State machine print_str uses the shared function serial_out(), which is a critical resource. When there are multiple instances of this state machine, it will inevitably access this critical resource, resulting in the printed data not being what you want, so this state machine is not thread safe.
Thread safety concept
Thread safety means that when a function or function library is called in a multithreaded environment, it can correctly handle the shared resources among multiple threads and make the program function complete correctly.
For example:
#include <pthread.h>
int increment_counter ()
{
static int counter = 0;
static pthread_mutex_t mutex = PTHREAD_MUTEX_INITIALIZER;
pthread_mutex_lock(&mutex);
// only allow one thread to increment at a time
++counter;
// store value before any other threads increment it further
int result = counter;
pthread_mutex_unlock(&mutex);
return result;
}
In the above code, the function increment_counter can be called in multiple threads because there is a mutex to synchronize access to the shared variable counter. But if this function is used in a reentrant interrupt handler, if in pthread_ mutex_ Lock (& mutex) and pthread_ mutex_ Another calling function increment is generated between unlock (& mutex)_ If counter is interrupted, this function will be executed for the second time. At this time, because mutex has been locked, the function will be in pthread_ mutex_ Block at lock (& mutex), and since mutex has no chance to be unlocked, the block will last forever. In short, the problem is that the mutex of pthread is not reentrant.
The relationship between the two
Both reentrant and thread safety concepts are related to the way functions handle resources. However, they differ significantly:
- Reentrant is a concept in single thread design, and thread safety is a concept in multi thread design.
- The reentrant function may be reentrant by the same execution thread for its own reasons, such as jmp or call, or interrupt response. Reentrant emphasizes that it is still safe to re-enter the same subroutine (function) when executing a single thread.

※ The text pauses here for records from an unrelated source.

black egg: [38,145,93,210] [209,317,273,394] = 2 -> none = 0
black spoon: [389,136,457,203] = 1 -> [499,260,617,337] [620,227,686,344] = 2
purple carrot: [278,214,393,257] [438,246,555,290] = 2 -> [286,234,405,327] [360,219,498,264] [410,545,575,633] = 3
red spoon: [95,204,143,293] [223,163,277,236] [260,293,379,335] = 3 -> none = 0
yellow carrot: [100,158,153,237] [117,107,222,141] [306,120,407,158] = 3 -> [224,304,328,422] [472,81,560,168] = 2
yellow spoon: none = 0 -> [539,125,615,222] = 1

- Thread safe functions need to treat the resources shared by multiple threads correctly. If there are resources shared by multiple threads in a function, protect the data, such as locking.

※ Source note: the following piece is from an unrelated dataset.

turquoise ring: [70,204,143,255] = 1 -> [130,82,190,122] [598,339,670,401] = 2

- From the perspective of face objects, reentrant functions are single instance calls, and thread safety is multi instance calls.
- The concept of reentrant will affect the external interface of the function, while thread safety only cares about the implementation of the function.
- In most cases, to change a non reentrant function into a reentrant function, you need to modify the function interface so that all data is provided through the caller of the function.
- To change a non thread safe function to thread safe, you only need to modify the implementation part of the function. Generally, the synchronization mechanism is added to protect the shared resources from being accessed by several threads at the same time.